In this extremely interesting article the rise of Russia as the new superpower is presented along with why it is playing this way:
It is a fascinating read for anyone who is interested in why there is a war in Iraq, what Cheny, Bush and Rice are actually up to, and of course, why Putin is playing his cards the way he does. This is not about conspiracy - it is about strategy. And you can't understand the real reasons why things get done from reading the rhetoric on the front pages of the newspapers.
Here are some excerpts:
The ‘Cheney Presidency,’ which is what historians will no doubt dub the George W. Bush years, has been based on a clear strategy. It has often been misunderstood by critics who had overly focussed on its most visible component, namely, Iraq, the Middle East and the strident war-hawks around the Vice President and his old crony, Defense Secretary Don Rumsfeld.
The ‘Cheney strategy’ has been a US foreign policy based on securing direct global energy control, control by the Big Four US or US-tied private oil giants-- ChevronTexaco or ExxonMobil, BP or Royal Dutch Shell. Above all, it has aimed at control of all the world’s major oil regions, along with the major natural gas fields. That control has moved in tandem with a growing bid by the United States for total military primacy over the one potential threat to its global ambitions—Russia.
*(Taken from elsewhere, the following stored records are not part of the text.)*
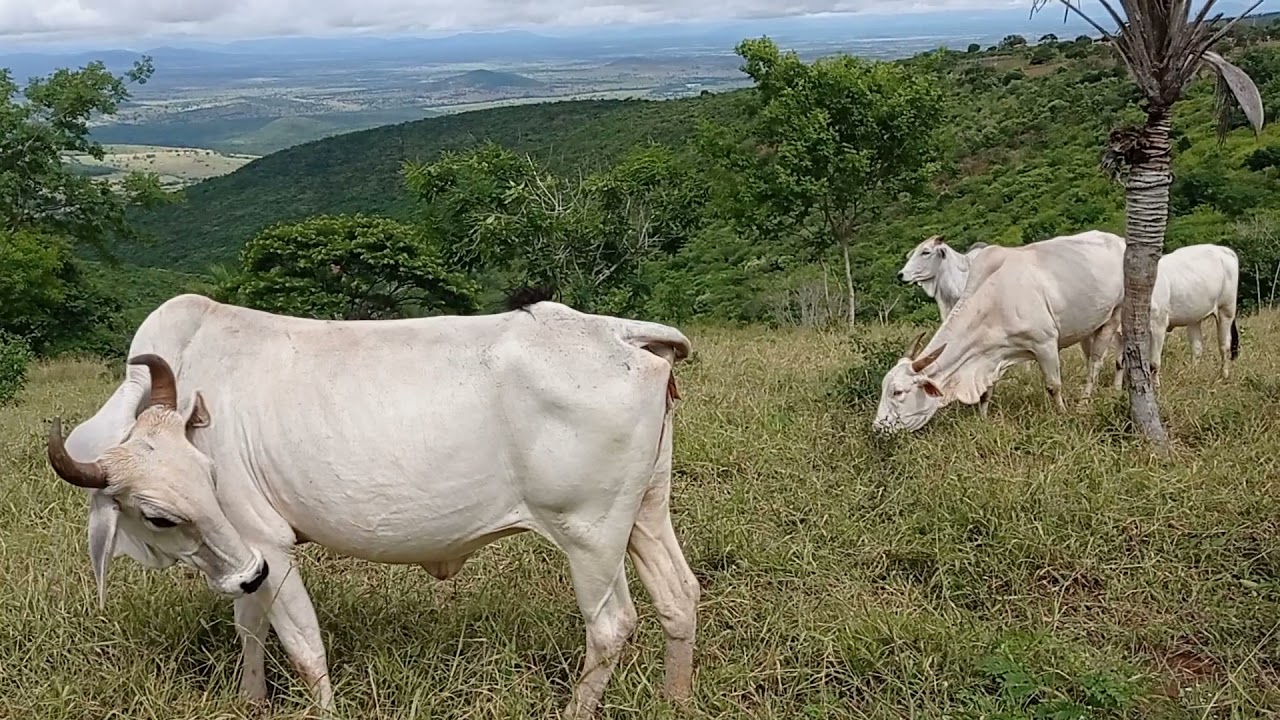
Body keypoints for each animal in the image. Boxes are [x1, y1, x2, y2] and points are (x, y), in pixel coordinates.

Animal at [45, 291, 699, 719]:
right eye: (161, 514)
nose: (246, 573)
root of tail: (621, 334)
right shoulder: (246, 554)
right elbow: (249, 627)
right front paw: (252, 699)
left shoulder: (267, 544)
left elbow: (305, 649)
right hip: (645, 511)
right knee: (679, 596)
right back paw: (677, 698)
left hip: (590, 533)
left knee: (611, 625)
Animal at [874, 230, 1126, 433]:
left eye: (898, 392)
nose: (877, 427)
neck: (994, 299)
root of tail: (1119, 240)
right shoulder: (991, 356)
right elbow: (986, 392)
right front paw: (983, 420)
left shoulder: (1044, 343)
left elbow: (1053, 386)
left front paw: (1063, 415)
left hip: (1114, 316)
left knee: (1096, 364)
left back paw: (1086, 401)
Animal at [1111, 243, 1240, 390]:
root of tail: (1223, 249)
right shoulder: (1120, 332)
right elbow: (1119, 362)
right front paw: (1116, 388)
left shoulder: (1158, 326)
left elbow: (1153, 363)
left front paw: (1156, 386)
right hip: (1194, 317)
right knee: (1197, 348)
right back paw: (1192, 374)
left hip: (1226, 310)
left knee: (1224, 346)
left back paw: (1223, 376)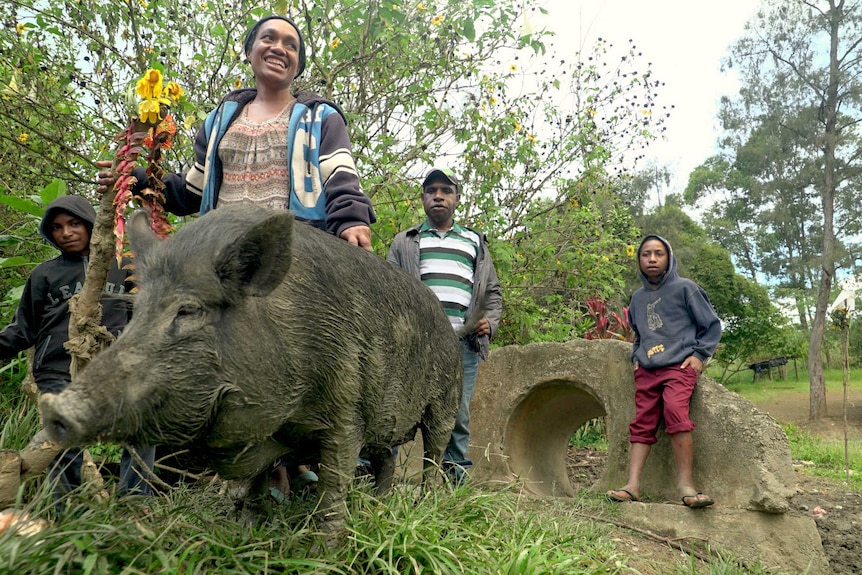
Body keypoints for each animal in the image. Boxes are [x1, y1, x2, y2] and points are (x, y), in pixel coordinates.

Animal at [38, 205, 466, 532]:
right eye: (137, 311)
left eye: (188, 310)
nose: (56, 408)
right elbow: (255, 481)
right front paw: (247, 529)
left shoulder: (347, 409)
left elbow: (334, 485)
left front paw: (324, 550)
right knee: (386, 458)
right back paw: (378, 503)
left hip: (446, 398)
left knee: (433, 454)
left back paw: (424, 503)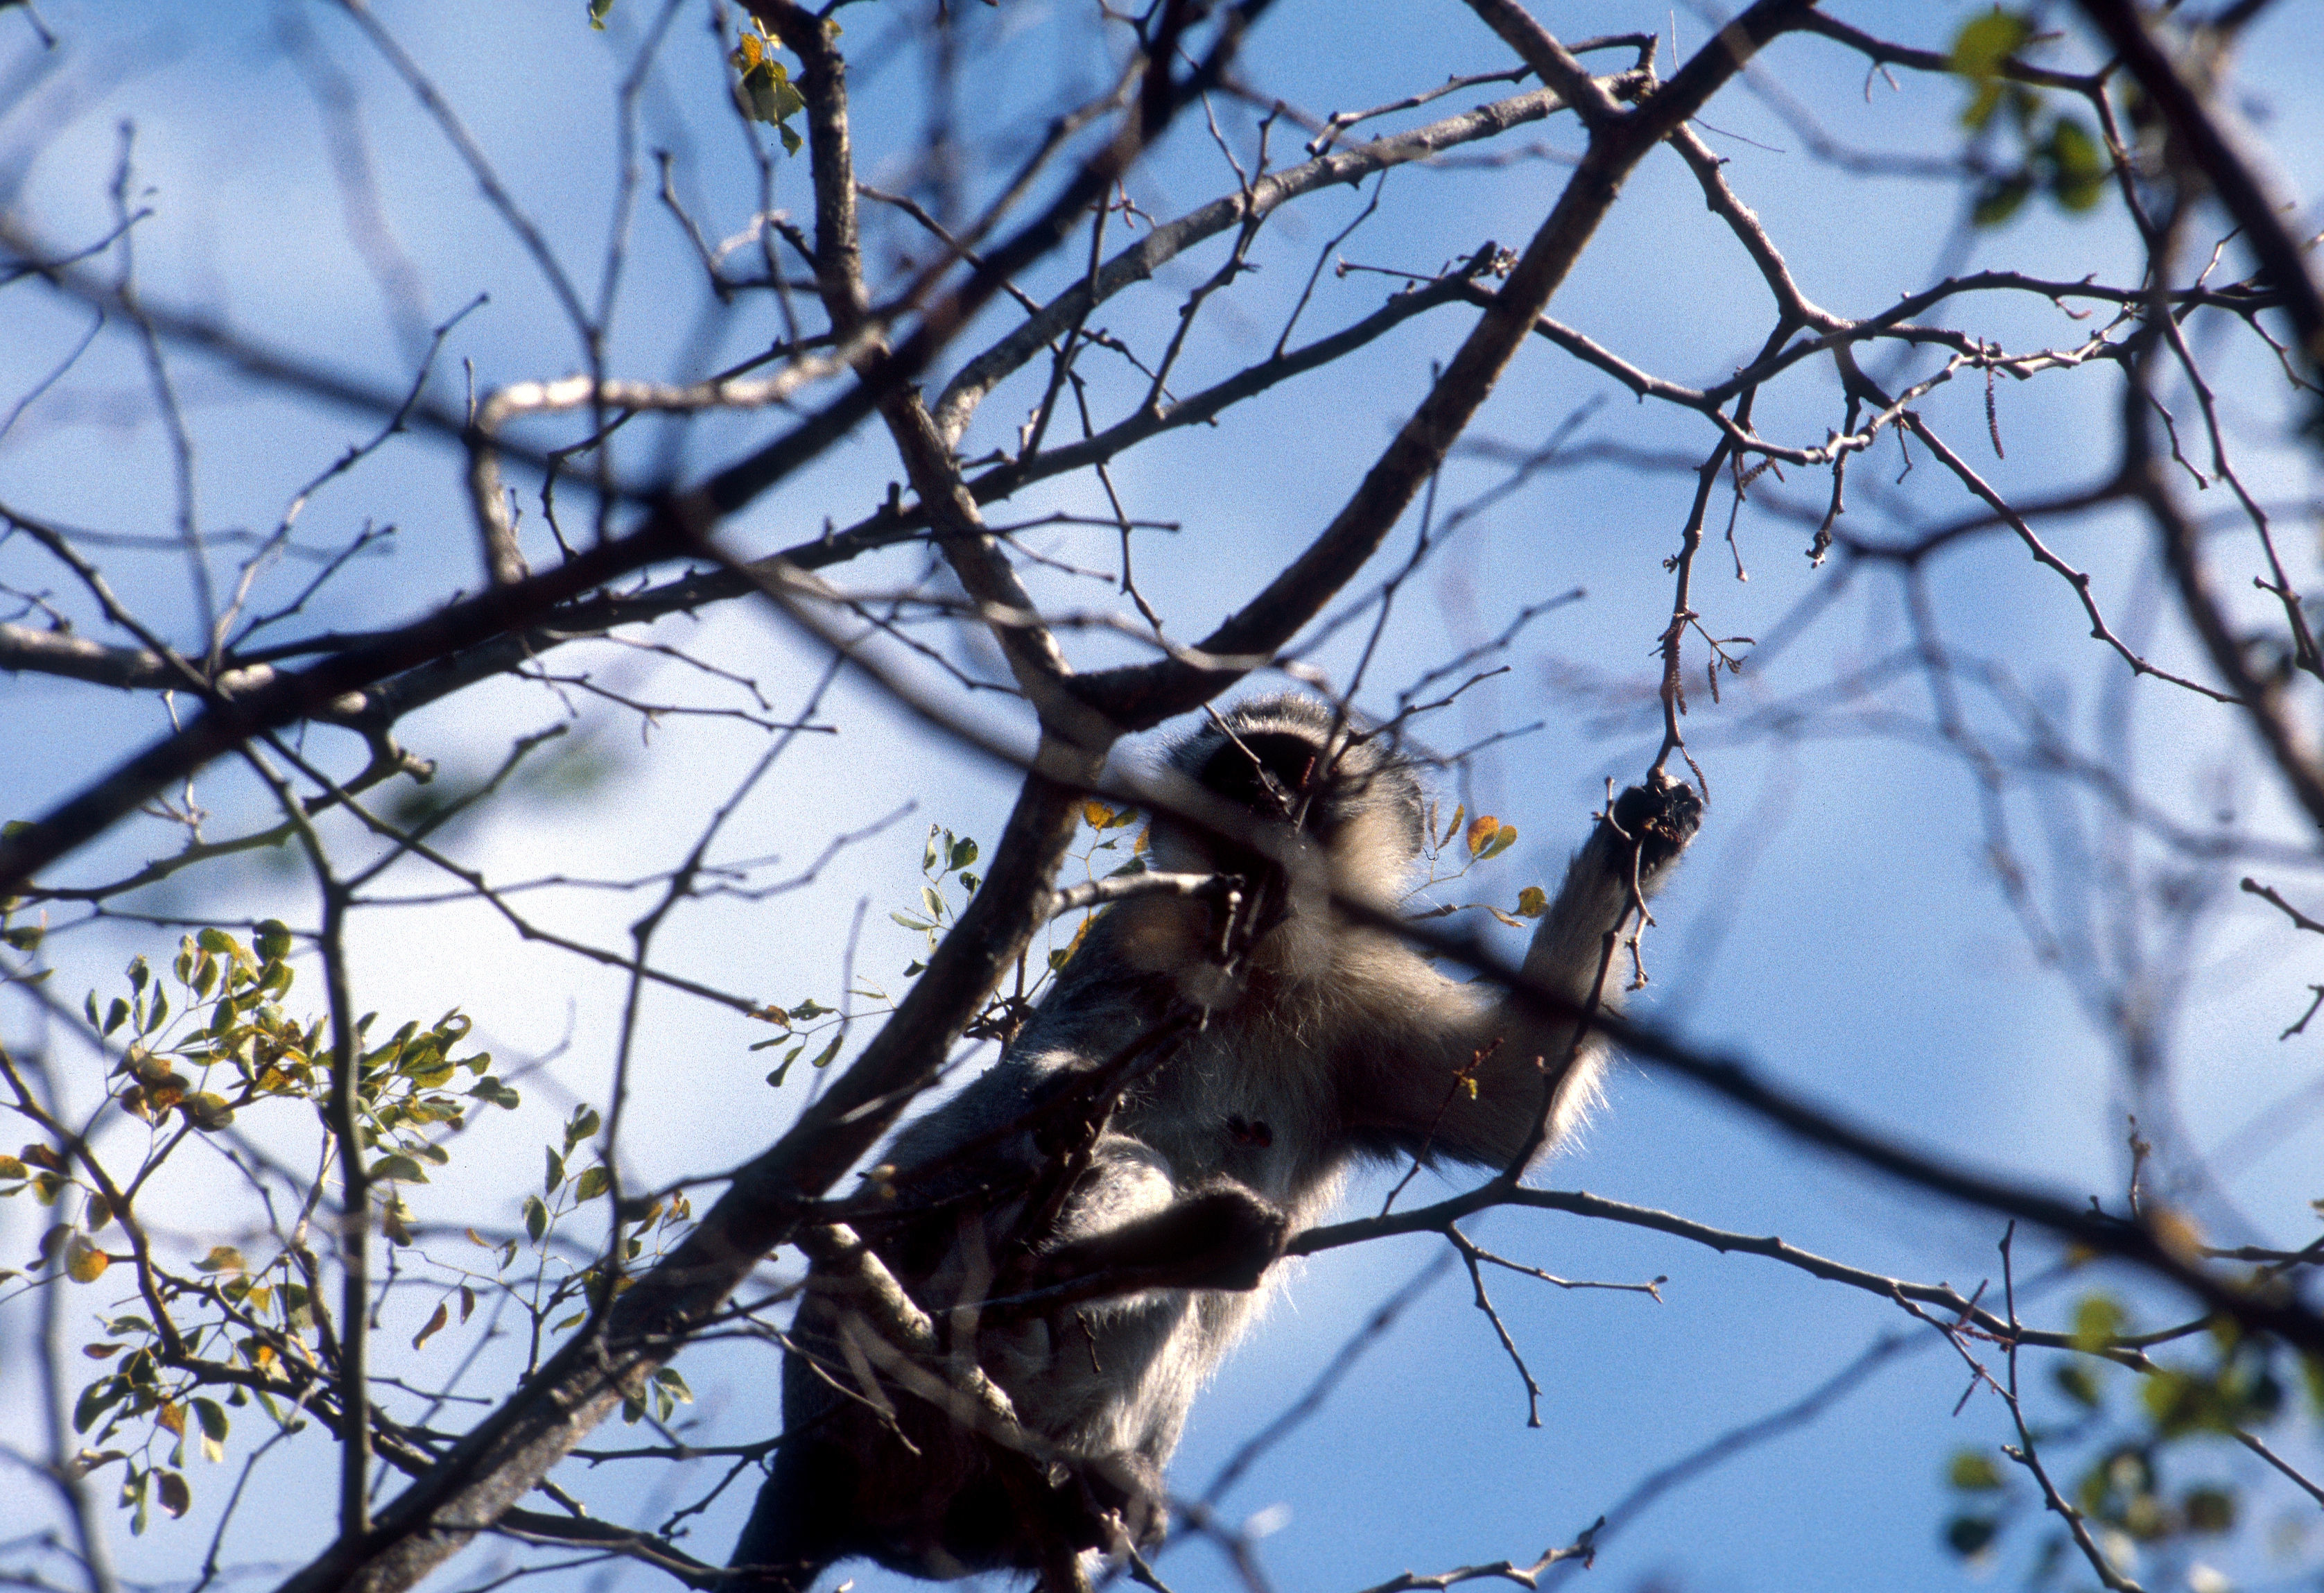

Cheney is perhaps the ideal person to weave the US military and energy policies together into a coherent strategy of dominance. During the early 1990’s under father Bush, Cheney was also Secretary of Defense.
....................
Khodorkovsky had been arrested just four weeks before a decisive Russian Duma or lower house election, in which Khodorkovsky had managed to buy the votes of a majority in the Duma using his vast wealth. Control of the Duma was to be the first step by Khodorkovsky in a plan to run against Putin the next year as President. The Duma victory would have allowed him to change election laws in his favor, as well as to alter a controversial law being drafted in the Duma, ‘The Law on Underground Resources.’ That law would prevent Yukos and other private companies from gaining control of raw materials in the ground, or from developing private pipeline routes independent of the Russian state pipelines.
Khodorkovsky had violated the pledge of the Oligarchs made to Putin, that they be allowed to keep their assets--de facto stolen from the state in the rigged auctions under Yeltsin--if they stayed out of Russian politics and repatriated a share of their stolen money. Khodorkovsky, the most powerful oligarch at the time, was serving as the vehicle for what was becoming an obvious Washington-backed putsch against Putin.
The Khodorkovsky arrest followed an unpublicized meeting earlier that year on July 14, 2003 between Khodorkovsky and Vice President Dick Cheney.
In terms of the overall standard of living, mortality and economic prosperity, Russia today is not a world class power. In terms of energy, it is a colossus. In terms of landmass it is still the single largest nation in land area in the world, spanning from the Pacific to the door of Europe. It has vast territory, vast natural resources, and it has the world’s largest reserves of natural gas, the energy source currently the focus of major global power plays. In addition, it is the only power on the face of the earth with the military capabilities able to match that of the United States despite the collapse of the USSR and deterioration in the military since.
Russia has more than 130,000 oil wells and some 2000 oil and gas deposits explored of which at least 900 are not in use. Oil reserves have been estimated at 150 billion barrels, similar perhaps to Iraq. They could be far larger but have not yet been exploited owing to difficulty of drilling in some remote arctic regions. Oil prices above $60 a barrel begin to make it economical to explore in those remote regions.